Im Experiment der britischen Forscher sieht er aber nichts Verwerfliches. Der Zweck des Experiments, mehr über die embryonale Entwicklung herauszufinden und die künstliche Befruchtung zu verbessern, und die Bedingung, dass der Embryo nur wenige Tage entwickelt und nicht eingepflanzt wird, können einen solchen Eingriff rechtfertigen, findet Rehmann-Sutter.
Gemäss dem Fachblatt «Nature» ist es das erste Mal weltweit, dass eine nationale Aufsichtsbehörde Genmanipulation an einem menschlichen Embryo erlaubt hat. In China, wo letztes Jahr zum ersten Mal mit Crispr-Cas9 das menschliche Erbgut manipuliert wurde, war eine solche Einwilligung nicht nötig. Umso lauter war deshalb die Empörung. Wo es nur unzureichende Regulierungen gibt, ist die Gefahr des Missbrauchs umso grösser. Dennoch geht nun das Experiment der englischen Forscher sogar einen Schritt weiter.
Ihre chinesischen Kollegen hatten für die Manipulation fehlgebildete Embryos mit drei kompletten Chromosomensätzen verwendet (sogenannte Triploide), die sich gar nie zu einem funktionsträchtigen Menschen hätten entwickeln können. «Die chinesischen Forscher begaben sich so auf die sichere Seite», sagt Rehmann-Sutter. In England hingegen sollen gesunde Embryonen für das Experiment verwendet werden.
Das Experiment der englischen Forscher, zu dem nun noch eine Ethikkommission seine Zustimmung geben muss, wird zeigen, wie gut sich Crispr am Menschen anwenden lässt. Denn die chinesischen Wissenschafter hatten damit noch reichlich Probleme. Nur bei 4 von 54 mit Crispr veränderten Embryos kam es zur gewünschten Mutation – und auch diese vier hatten weitere, nicht beabsichtigte Veränderungen, sogenannte «off-target»-Mutationen.
Doch seit das Experiment in diesem Frühling durchgeführt wurde, hat sich Crispr weiterentwickelt. «Heute würde das Experiment mit grosser Sicherheit viel erfolgreicher verlaufen», sagt Gerald Schwank, der an der ETH-Zürich mit der Crispr-Technologie experimentiert. Georg Church, einer der führenden US-Molekularbiologen, erklärte gegenüber der Zeitschrift «Wired» sogar, dass man das Problem mit den «off-target»-Mutationen bereits in den Griff bekommen habe.
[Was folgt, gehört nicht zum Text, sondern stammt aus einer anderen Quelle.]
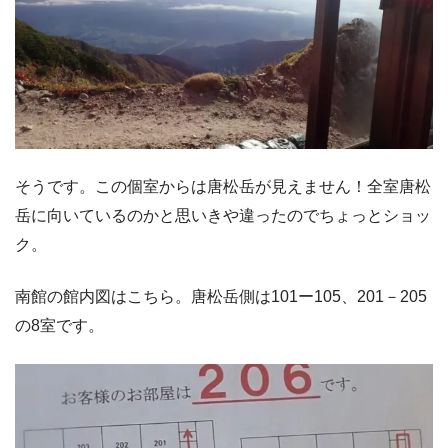
そうです。この個室からは唐松岳が見えません！全室唐松
岳に向いているのかと思いきや違ったのでちょっとショッ
ク。
南館の館内図はこちら。唐松岳側は101ー105、201－205
の8室です。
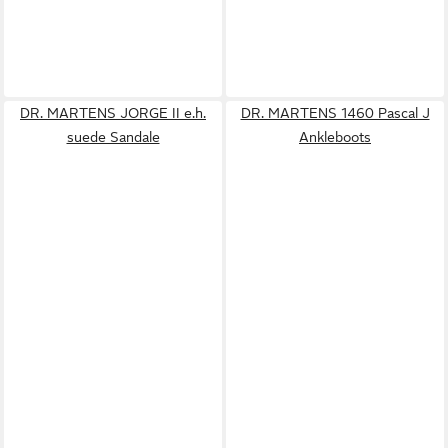
DR. MARTENS JORGE II e.h.
DR. MARTENS 1460 Pascal J
suede Sandale
Ankleboots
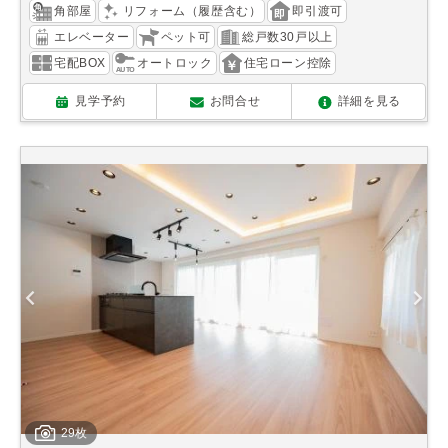
角部屋
リフォーム（履歴含む）
即引渡可
エレベーター
ペット可
総戸数30戸以上
宅配BOX
オートロック
住宅ローン控除
見学予約
お問合せ
詳細を見る
29枚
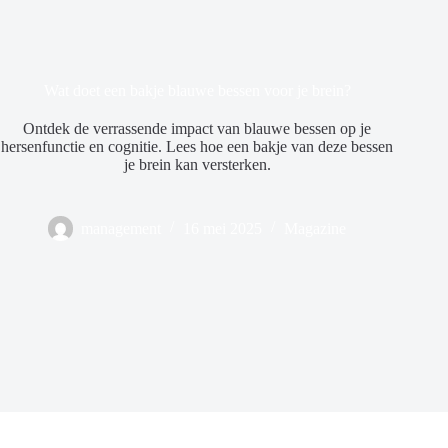
Wat doet een bakje blauwe bessen voor je brein?
Ontdek de verrassende impact van blauwe bessen op je
hersenfunctie en cognitie. Lees hoe een bakje van deze bessen
je brein kan versterken.
management
16 mei 2025
Magazine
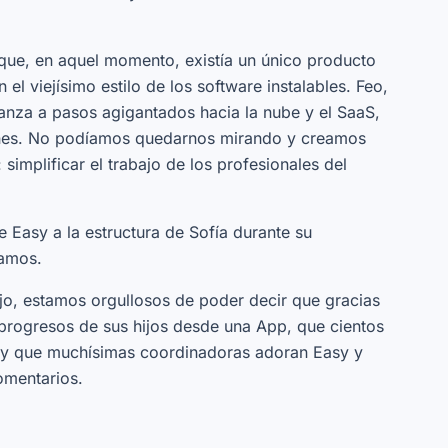
ue, en aquel momento, existía un único producto
el viejísimo estilo de los software instalables. Feo,
nza a pasos agigantados hacia la nube y el SaaS,
iones. No podíamos quedarnos mirando y creamos
simplificar el trabajo de los profesionales del
 Easy a la estructura de Sofía durante su
ramos.
jo, estamos orgullosos de poder decir que gracias
 progresos de sus hijos desde una App, que cientos
o y que muchísimas coordinadoras adoran Easy y
omentarios.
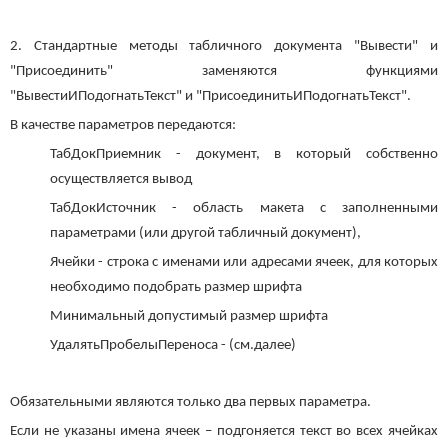
2. Стандартные методы табличного документа "Вывести" и
"Присоединить" заменяются функциями
"ВывестиИПодогнатьТекст" и "ПрисоединитьИПодогнатьТекст".
В качестве параметров передаются:
ТабДокПриемник - документ, в который собственно
осуществляется вывод
ТабДокИсточник - область макета с заполненными
параметрами (или другой табличный документ),
Ячейки - строка с именами или адресами ячеек, для которых
необходимо подобрать размер шрифта
Минимальный допустимый размер шрифта
УдалятьПробелыПереноса - (см.далее)
Обязательными являются только два первых параметра.
Если не указаны имена ячеек – подгоняется текст во всех ячейках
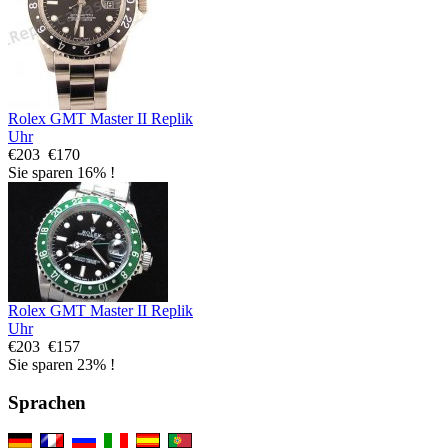
Rolex GMT Master II Replik
Uhr
€203
€170
Sie sparen 16% !
Rolex GMT Master II Replik
Uhr
€203
€157
Sie sparen 23% !
Sprachen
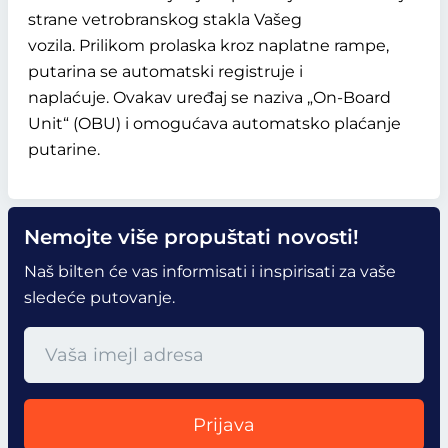
strane vetrobranskog stakla Vašeg
vozila. Prilikom prolaska kroz naplatne rampe,
putarina se automatski registruje i
naplaćuje. Ovakav uređaj se naziva „On-Board
Unit“ (OBU) i omogućava automatsko plaćanje
putarine.
Nemojte više propuštati novosti!
Naš bilten će vas informisati i inspirisati za vaše
sledeće putovanje.
Prijava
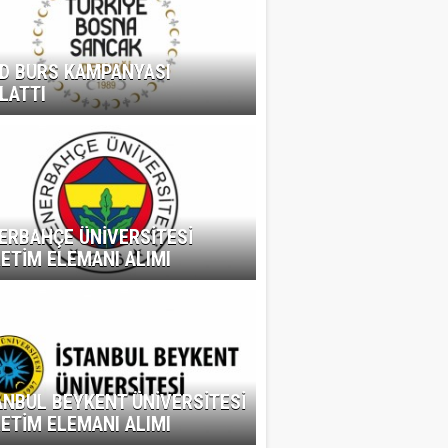
D BURS KAMPANYASI
LATTI
ERBAHÇE ÜNİVERSİTESİ
ETİM ELEMANI ALIMI
ANBUL BEYKENT ÜNİVERSİTESİ
ETİM ELEMANI ALIMI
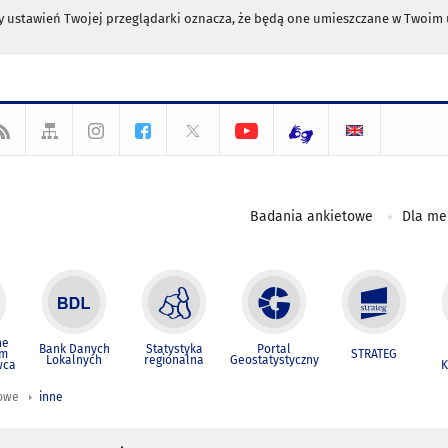
any ustawień Twojej przeglądarki oznacza, że będą one umieszczane w Twoi
Badania ankietowe
Dla m
ne
Bank Danych
Statystyka
Portal
um
STRATEG
Lokalnych
regionalna
Geostatystyczny
wca
K
iowe
inne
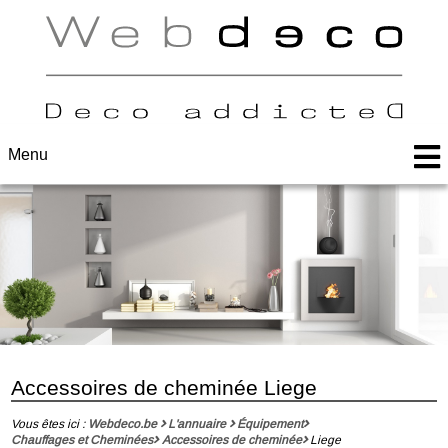
Menu
Accessoires de cheminée Liege
Vous êtes ici :
Webdeco.be
L'annuaire
Équipement
Chauffages et Cheminées
Accessoires de cheminée
Liege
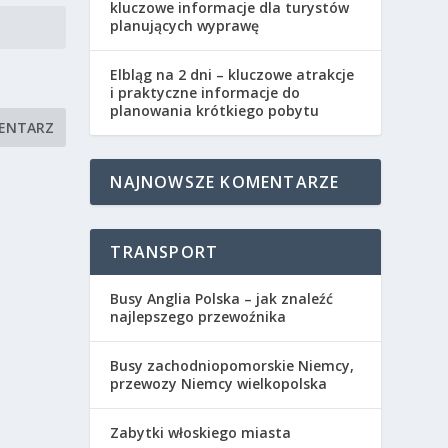
kluczowe informacje dla turystów
planujących wyprawę
Elbląg na 2 dni – kluczowe atrakcje
i praktyczne informacje do
planowania krótkiego pobytu
NAJNOWSZE KOMENTARZE
TRANSPORT
Busy Anglia Polska – jak znaleźć
najlepszego przewoźnika
Busy zachodniopomorskie Niemcy,
przewozy Niemcy wielkopolska
Zabytki włoskiego miasta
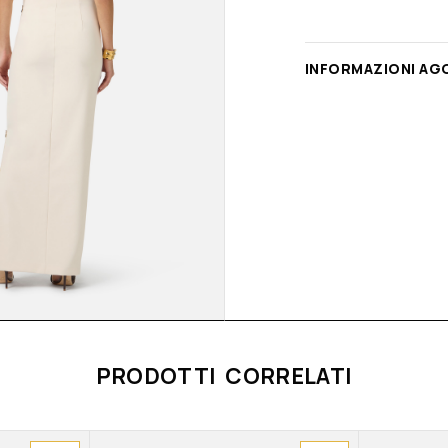
INFORMAZIONI AG
PRODOTTI CORRELATI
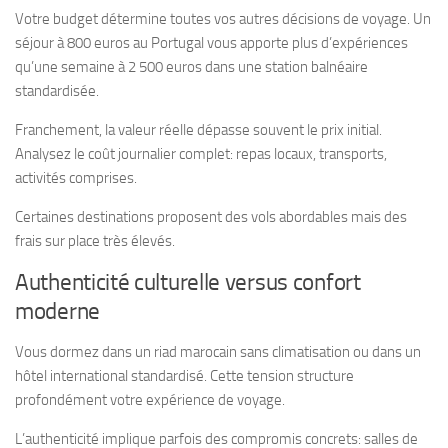
Votre budget détermine toutes vos autres décisions de voyage. Un
séjour à 800 euros au Portugal vous apporte plus d’expériences
qu’une semaine à 2 500 euros dans une station balnéaire
standardisée.
Franchement, la valeur réelle dépasse souvent le prix initial.
Analysez le coût journalier complet: repas locaux, transports,
activités comprises.
Certaines destinations proposent des vols abordables mais des
frais sur place très élevés.
Authenticité culturelle versus confort
moderne
Vous dormez dans un riad marocain sans climatisation ou dans un
hôtel international standardisé. Cette tension structure
profondément votre expérience de voyage.
L’authenticité implique parfois des compromis concrets: salles de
Es ist dieser rasende Fortschritt, der Angst macht. Sogar den Mikrobiologen selber. Sie warnen, dass ihre Technologie «gefährliche und ethisch inakzeptable Entwicklungen» zufolge haben könnte.
Denn wenn die Technologie erst einmal zuverlässig funktioniert, könnte man mit ihr Erbkrankheiten heilen. Man könnte aber auch Designerbabys erschaffen. Und dann stellt sich die Frage: Wo macht man halt? Merzt man nur Gendefekte aus? Oder ist es auch okay, wenn man über die Haar- und Augenfarbe der Kinder bestimmt? Oder die Intelligenz?
Doch selbst wenn man den Menschen nicht optimiert, sondern bloss Krankheiten heilt, so liessen sich die Auswirkungen eines solchen Eingriffs nicht abschätzen. Denn die genetischen Veränderungen hätten nicht nur Folgen für den Menschen, bei dem sie gemacht werden. Sie würden auch an die kommenden Generationen weitervererbt werden.